WORK REQUEST:
For the entries below, copy exactly the line that contains "19: (56, 155, 2.56)" through the line that contains "20: (174, 180, 2.53)", both ends included, and exclude all pictures.

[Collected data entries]

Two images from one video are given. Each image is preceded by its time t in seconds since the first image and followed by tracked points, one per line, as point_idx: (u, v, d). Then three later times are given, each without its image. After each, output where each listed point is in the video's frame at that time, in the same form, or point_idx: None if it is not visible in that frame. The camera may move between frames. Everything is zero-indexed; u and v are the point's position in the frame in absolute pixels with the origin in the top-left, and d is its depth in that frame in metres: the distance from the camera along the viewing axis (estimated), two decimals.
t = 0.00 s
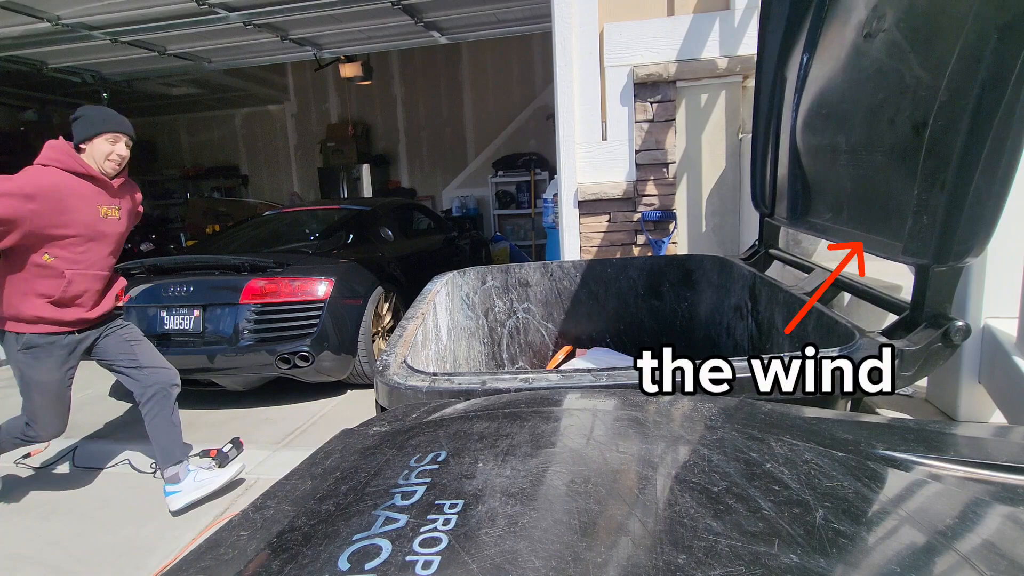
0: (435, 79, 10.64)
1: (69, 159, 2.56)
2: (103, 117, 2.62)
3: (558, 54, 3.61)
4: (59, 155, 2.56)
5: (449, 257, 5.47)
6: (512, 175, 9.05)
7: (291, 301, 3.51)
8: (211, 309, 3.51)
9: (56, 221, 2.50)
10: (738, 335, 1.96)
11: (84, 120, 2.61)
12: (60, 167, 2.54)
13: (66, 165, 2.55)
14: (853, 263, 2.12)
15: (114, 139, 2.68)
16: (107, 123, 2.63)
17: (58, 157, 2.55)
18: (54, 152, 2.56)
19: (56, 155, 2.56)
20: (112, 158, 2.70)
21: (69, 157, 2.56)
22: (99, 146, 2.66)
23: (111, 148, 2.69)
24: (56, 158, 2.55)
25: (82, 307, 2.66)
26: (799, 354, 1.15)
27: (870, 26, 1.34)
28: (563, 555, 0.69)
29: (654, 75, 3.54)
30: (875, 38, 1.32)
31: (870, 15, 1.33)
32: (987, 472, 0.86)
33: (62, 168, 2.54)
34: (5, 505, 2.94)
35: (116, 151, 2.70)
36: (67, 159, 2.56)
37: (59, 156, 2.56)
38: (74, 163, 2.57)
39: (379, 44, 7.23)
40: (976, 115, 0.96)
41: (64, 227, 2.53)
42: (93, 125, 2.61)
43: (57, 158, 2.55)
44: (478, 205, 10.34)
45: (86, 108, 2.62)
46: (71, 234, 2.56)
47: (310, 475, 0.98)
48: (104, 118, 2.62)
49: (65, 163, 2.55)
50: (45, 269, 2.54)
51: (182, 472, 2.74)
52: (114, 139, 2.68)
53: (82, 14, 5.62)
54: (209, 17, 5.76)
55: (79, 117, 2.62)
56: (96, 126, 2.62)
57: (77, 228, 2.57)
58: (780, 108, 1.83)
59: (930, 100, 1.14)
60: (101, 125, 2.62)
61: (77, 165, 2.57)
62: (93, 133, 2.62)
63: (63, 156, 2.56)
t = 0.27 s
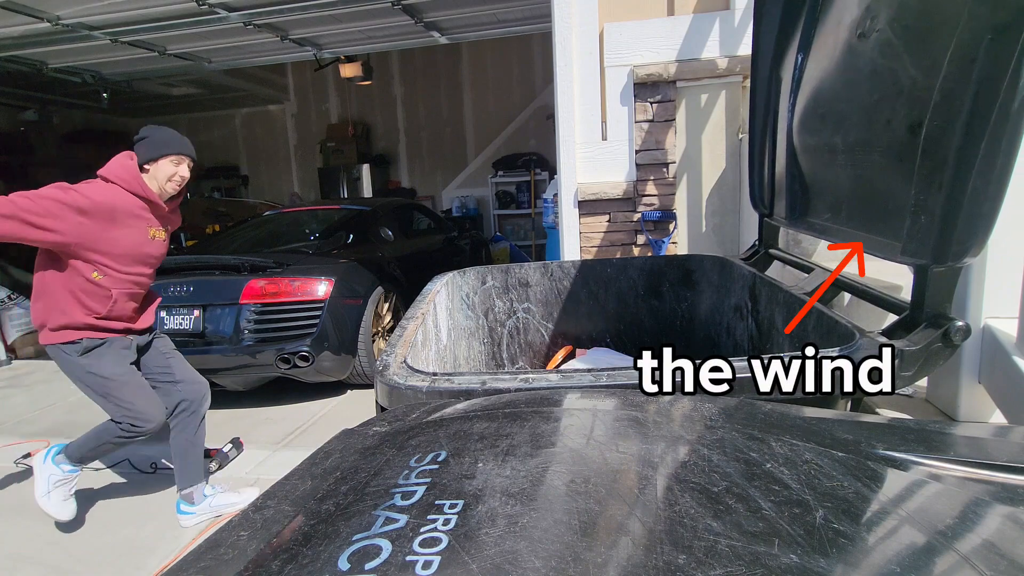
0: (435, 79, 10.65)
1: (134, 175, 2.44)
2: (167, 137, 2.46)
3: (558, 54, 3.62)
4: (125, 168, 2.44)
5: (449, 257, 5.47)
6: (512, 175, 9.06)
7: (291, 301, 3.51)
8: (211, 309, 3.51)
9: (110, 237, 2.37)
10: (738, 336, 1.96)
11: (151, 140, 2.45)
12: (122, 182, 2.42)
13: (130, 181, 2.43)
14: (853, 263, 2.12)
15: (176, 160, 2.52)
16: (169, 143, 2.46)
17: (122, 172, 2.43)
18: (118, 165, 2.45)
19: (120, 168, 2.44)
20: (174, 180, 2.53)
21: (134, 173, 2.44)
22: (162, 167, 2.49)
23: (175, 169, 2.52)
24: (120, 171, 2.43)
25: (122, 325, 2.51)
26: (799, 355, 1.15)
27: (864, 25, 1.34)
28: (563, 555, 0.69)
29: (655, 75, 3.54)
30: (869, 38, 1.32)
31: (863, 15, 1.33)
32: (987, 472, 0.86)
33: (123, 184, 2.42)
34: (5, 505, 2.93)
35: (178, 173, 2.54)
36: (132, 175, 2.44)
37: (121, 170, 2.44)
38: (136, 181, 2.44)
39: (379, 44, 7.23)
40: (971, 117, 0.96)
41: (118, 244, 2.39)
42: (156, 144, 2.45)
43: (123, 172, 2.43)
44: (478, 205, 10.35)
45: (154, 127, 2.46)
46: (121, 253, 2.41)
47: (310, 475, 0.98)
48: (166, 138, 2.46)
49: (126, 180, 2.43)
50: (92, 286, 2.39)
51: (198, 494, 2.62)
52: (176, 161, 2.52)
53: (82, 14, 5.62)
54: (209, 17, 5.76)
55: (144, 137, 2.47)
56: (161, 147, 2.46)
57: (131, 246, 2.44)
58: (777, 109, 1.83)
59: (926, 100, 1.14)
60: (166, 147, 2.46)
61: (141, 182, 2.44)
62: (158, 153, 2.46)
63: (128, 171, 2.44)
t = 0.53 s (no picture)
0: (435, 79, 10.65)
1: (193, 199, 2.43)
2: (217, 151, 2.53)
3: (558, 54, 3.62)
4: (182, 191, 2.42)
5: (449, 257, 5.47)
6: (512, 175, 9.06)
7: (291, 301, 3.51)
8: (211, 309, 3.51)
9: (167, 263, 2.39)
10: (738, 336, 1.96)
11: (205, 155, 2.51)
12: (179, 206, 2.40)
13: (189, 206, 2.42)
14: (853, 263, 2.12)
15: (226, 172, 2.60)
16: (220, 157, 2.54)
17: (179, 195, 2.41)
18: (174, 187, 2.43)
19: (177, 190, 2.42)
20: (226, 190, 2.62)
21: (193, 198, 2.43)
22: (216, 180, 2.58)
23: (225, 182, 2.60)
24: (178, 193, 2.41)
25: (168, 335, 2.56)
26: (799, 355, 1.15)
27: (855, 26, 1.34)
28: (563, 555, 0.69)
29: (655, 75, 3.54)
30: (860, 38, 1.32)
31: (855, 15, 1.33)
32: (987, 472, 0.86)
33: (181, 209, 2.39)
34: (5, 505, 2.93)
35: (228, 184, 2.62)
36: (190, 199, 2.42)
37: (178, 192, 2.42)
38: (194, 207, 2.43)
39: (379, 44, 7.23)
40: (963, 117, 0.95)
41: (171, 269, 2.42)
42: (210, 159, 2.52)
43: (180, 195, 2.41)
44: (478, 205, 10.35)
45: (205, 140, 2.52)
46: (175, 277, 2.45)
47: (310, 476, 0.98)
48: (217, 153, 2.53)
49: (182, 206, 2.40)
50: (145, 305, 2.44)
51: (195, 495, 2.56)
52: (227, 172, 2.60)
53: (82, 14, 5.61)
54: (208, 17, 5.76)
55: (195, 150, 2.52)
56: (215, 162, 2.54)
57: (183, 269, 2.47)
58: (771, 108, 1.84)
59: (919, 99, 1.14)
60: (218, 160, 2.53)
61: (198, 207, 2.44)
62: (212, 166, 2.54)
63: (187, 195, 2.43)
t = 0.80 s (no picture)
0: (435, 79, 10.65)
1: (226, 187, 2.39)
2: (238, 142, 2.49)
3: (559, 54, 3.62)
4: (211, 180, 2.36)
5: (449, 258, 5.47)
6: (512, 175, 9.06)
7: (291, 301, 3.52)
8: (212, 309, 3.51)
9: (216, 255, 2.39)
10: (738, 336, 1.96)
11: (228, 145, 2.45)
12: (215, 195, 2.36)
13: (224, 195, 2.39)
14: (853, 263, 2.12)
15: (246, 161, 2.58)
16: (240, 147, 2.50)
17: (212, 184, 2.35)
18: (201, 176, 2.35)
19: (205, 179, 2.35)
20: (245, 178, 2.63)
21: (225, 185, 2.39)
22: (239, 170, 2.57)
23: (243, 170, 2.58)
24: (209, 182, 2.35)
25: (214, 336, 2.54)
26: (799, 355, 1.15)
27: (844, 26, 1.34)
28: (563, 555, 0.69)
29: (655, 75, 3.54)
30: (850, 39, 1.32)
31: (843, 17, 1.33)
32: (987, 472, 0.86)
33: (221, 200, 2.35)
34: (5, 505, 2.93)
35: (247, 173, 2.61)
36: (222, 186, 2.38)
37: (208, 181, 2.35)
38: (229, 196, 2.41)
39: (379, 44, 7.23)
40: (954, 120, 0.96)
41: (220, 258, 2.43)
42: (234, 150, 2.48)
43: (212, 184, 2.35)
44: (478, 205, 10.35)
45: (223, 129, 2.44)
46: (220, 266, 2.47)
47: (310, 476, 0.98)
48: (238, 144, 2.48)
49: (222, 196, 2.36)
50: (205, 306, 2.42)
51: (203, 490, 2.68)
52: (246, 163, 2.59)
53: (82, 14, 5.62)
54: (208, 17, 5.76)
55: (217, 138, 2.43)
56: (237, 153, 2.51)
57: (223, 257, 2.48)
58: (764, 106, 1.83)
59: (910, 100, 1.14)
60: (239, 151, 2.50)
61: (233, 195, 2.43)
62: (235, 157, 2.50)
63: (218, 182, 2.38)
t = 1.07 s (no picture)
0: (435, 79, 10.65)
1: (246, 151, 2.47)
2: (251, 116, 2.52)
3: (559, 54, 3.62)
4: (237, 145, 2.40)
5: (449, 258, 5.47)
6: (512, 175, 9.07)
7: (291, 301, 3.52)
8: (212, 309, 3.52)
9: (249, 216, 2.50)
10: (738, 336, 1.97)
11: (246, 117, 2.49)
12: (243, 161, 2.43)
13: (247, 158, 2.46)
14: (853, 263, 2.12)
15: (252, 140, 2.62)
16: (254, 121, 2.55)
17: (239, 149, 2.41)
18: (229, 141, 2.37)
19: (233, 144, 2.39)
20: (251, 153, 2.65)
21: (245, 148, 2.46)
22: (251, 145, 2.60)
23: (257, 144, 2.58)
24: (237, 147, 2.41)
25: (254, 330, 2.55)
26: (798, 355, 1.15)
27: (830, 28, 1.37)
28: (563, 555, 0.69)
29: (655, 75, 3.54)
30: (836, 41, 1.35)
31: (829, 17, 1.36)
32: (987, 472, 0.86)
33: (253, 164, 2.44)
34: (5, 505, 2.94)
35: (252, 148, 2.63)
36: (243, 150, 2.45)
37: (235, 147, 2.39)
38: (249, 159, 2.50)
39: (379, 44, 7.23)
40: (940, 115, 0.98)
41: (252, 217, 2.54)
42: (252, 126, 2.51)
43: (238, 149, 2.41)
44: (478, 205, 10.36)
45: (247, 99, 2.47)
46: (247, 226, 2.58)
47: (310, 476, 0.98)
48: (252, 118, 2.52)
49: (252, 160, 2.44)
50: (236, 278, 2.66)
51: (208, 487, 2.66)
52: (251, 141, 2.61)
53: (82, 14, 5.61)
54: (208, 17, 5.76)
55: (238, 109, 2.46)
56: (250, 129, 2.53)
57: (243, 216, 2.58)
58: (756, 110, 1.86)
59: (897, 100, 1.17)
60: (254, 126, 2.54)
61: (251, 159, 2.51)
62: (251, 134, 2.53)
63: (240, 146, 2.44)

EXERCISE SOLUTION:
19: (56, 155, 2.56)
20: (112, 158, 2.70)
21: (69, 157, 2.56)
22: (99, 146, 2.66)
23: (111, 148, 2.69)
24: (56, 158, 2.55)
25: (82, 307, 2.66)
26: (799, 354, 1.15)
27: (870, 26, 1.34)
28: (563, 555, 0.69)
29: (654, 75, 3.54)
30: (875, 38, 1.32)
31: (870, 15, 1.33)
32: (987, 472, 0.86)
33: (62, 168, 2.54)
34: (5, 505, 2.94)
35: (116, 151, 2.70)
36: (67, 159, 2.56)
37: (59, 156, 2.56)
38: (74, 163, 2.57)
39: (379, 44, 7.23)
40: (976, 115, 0.96)
41: (64, 227, 2.53)
42: (93, 125, 2.61)
43: (57, 158, 2.55)
44: (478, 205, 10.34)
45: (86, 108, 2.62)
46: (71, 234, 2.56)
47: (310, 475, 0.98)
48: (104, 118, 2.62)
49: (65, 163, 2.55)
50: (45, 269, 2.54)
51: (182, 472, 2.74)
52: (114, 139, 2.68)
53: (82, 14, 5.62)
54: (209, 17, 5.76)
55: (79, 117, 2.62)
56: (96, 126, 2.62)
57: (77, 228, 2.57)
58: (780, 108, 1.83)
59: (930, 100, 1.14)
60: (101, 125, 2.62)
61: (77, 165, 2.57)
62: (93, 133, 2.62)
63: (63, 156, 2.56)
t = 0.27 s
0: (435, 79, 10.65)
1: (134, 175, 2.44)
2: (167, 137, 2.46)
3: (558, 54, 3.62)
4: (125, 168, 2.44)
5: (449, 257, 5.47)
6: (512, 175, 9.06)
7: (291, 301, 3.51)
8: (211, 309, 3.51)
9: (110, 237, 2.37)
10: (738, 336, 1.96)
11: (151, 140, 2.45)
12: (122, 182, 2.42)
13: (130, 181, 2.43)
14: (853, 263, 2.12)
15: (176, 160, 2.52)
16: (169, 143, 2.46)
17: (122, 172, 2.43)
18: (118, 165, 2.45)
19: (120, 168, 2.44)
20: (174, 180, 2.53)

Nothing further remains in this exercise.